*** Begin section ***
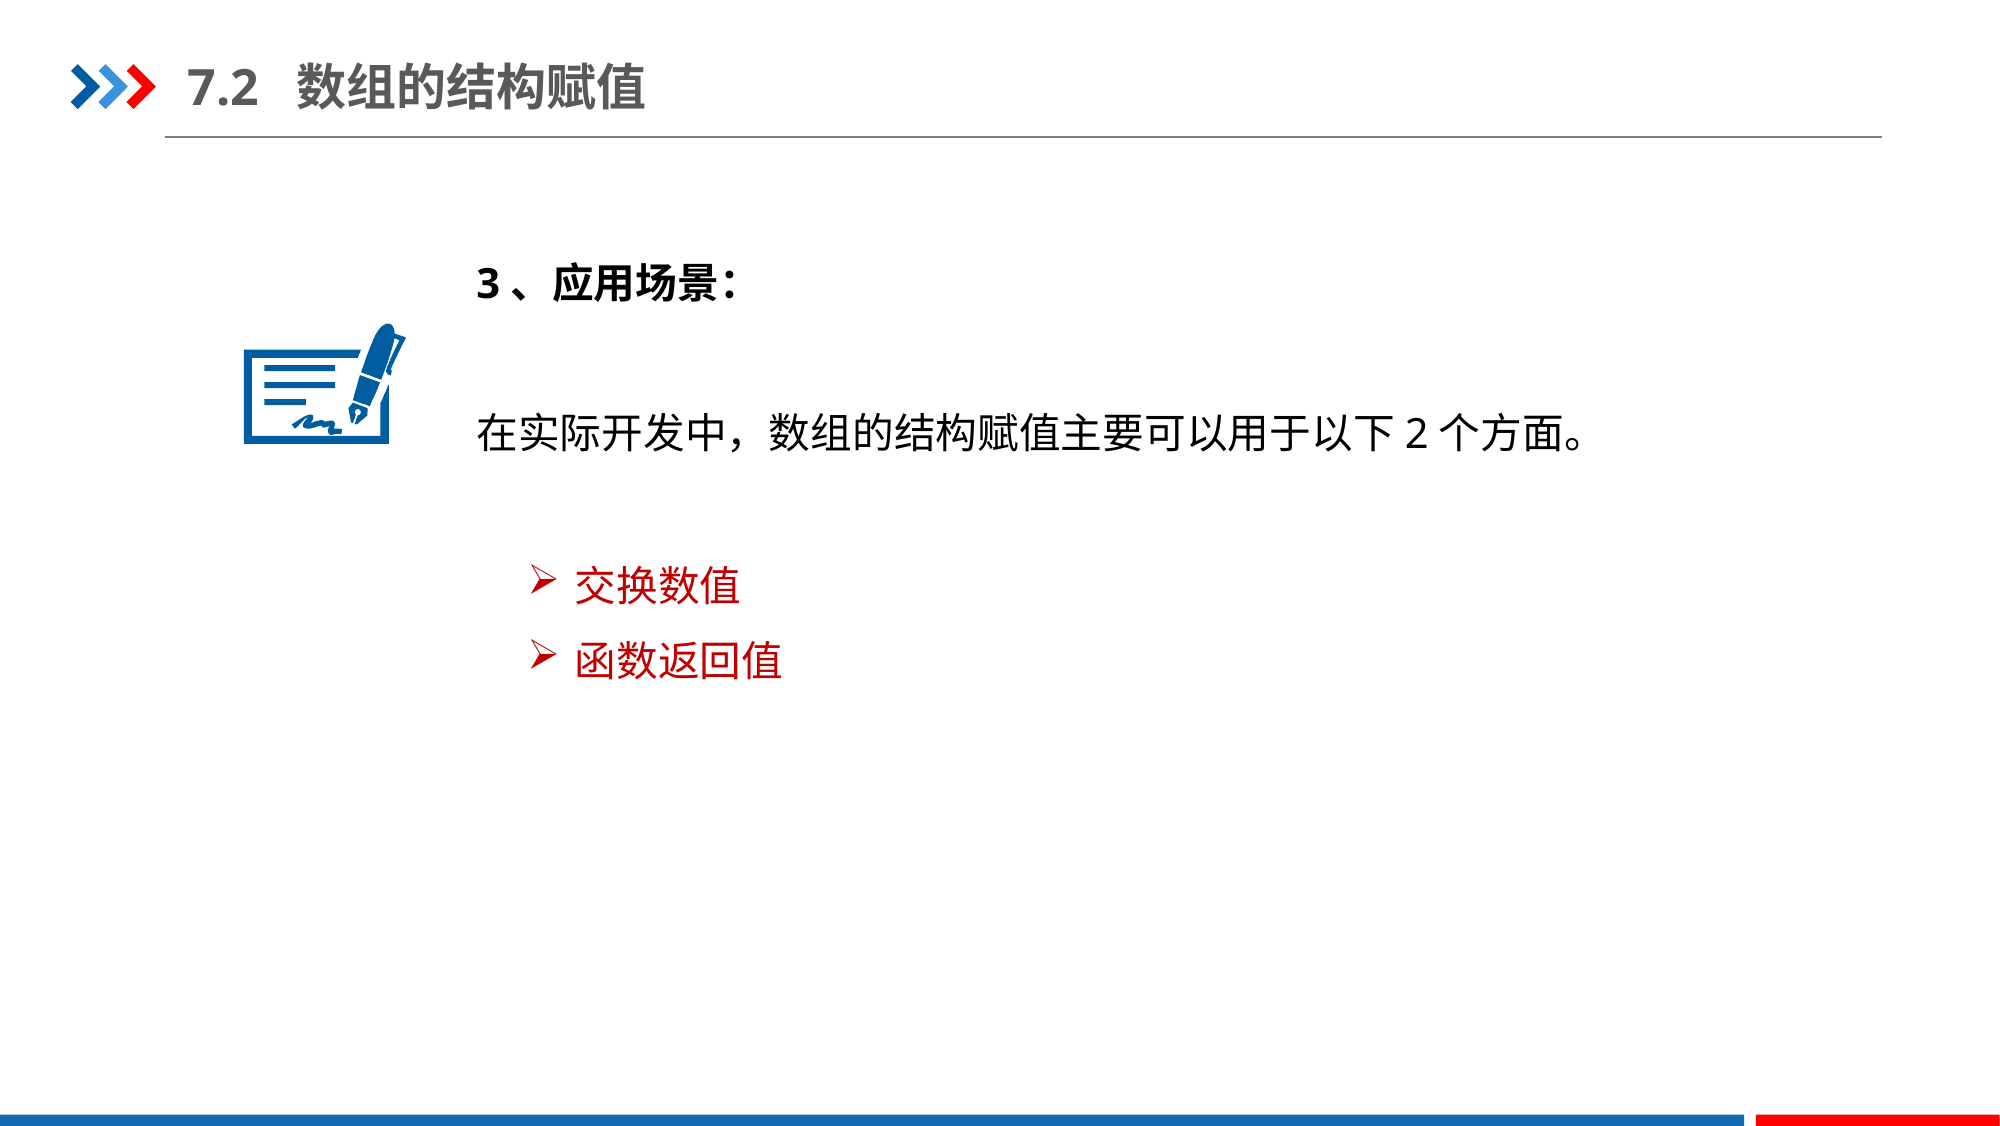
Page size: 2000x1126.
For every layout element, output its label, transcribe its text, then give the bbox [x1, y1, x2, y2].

text_box 交换数值 函数返回值 [512, 527, 799, 692]
text_box [361, 323, 407, 380]
text_box 3、应用场景： 在实际开发中，数组的结构赋值主要可以用于以下2个方面。 [456, 222, 1874, 468]
text_box [243, 349, 389, 444]
text_box 7.2 数组的结构赋值 [187, 43, 827, 127]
*** End section ***
> [Problem details]: Your task is to retype all the entries exactly and leave out any pictures.

> [Answer to this task]:
Page size: 2000x1126.
For every layout element, output its label, transcribe its text, then give the bbox [x1, y1, x2, y2].

text_box 交换数值 函数返回值 [512, 527, 799, 692]
text_box [361, 323, 407, 380]
text_box 3、应用场景： 在实际开发中，数组的结构赋值主要可以用于以下2个方面。 [456, 222, 1874, 468]
text_box [243, 349, 389, 444]
text_box 7.2 数组的结构赋值 [187, 43, 827, 127]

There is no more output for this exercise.